The research team has recently introduced an exciting new method called T-FREE, which significantly boosts the operational efficiency of large language models. Scientists from Aleph Alpha, Technische Universität Darmstadt, hessian.AI, and the German Research Center for Artificial Intelligence (DFKI) have jointly launched this remarkable technology, whose full name is "Tokenizer-Free Sparse Representation for Memory-Efficient Embeddings."
Traditionally, we use tokenizers to convert text into a digital format understandable by computers, but T-FREE takes a different approach. It utilizes character trigrams, which we refer to as "triplets," to directly embed words into the model through sparse activation. This innovative move results in a staggering reduction of over 85% in the number of parameters in the embedding layer, while the model's performance remains unaffected in tasks such as text classification and question answering.

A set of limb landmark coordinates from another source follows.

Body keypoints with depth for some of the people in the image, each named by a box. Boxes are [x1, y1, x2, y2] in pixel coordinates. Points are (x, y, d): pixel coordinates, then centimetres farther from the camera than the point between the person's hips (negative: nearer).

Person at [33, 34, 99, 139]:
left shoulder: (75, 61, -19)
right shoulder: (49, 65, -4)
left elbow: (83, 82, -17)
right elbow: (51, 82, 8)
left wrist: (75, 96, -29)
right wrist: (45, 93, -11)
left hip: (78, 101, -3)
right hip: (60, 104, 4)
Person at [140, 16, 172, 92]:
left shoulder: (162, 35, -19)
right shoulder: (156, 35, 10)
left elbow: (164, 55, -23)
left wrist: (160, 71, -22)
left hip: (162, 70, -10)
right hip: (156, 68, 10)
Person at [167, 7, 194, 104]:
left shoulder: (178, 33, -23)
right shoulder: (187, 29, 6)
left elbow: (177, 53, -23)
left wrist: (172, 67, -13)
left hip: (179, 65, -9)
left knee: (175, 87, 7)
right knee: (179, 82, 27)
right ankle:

Another highlight of T-FREE is its intelligent modeling of morphological similarities between words. Much like the words "house," "houses," and "domestic" that we often encounter in daily life, T-FREE can more effectively represent these similar words within the model. Researchers believe that similar words should be closer to each other when embedded, thereby achieving higher compression rates. Therefore, T-FREE not only reduces the size of the embedding layer but also decreases the average encoding length of text by 56%.
Moreover, T-FREE excels in transfer learning across different languages. In an experiment, researchers used a model with 3 billion parameters, first trained in English and then in German, and found that T-FREE's adaptability far exceeds traditional tokenizer-based methods.
However, the researchers remain humble about their current achievements. They acknowledge that the experiments conducted so far are limited to models with up to 3 billion parameters, and they plan to further evaluate the method on larger models and more extensive datasets in the future.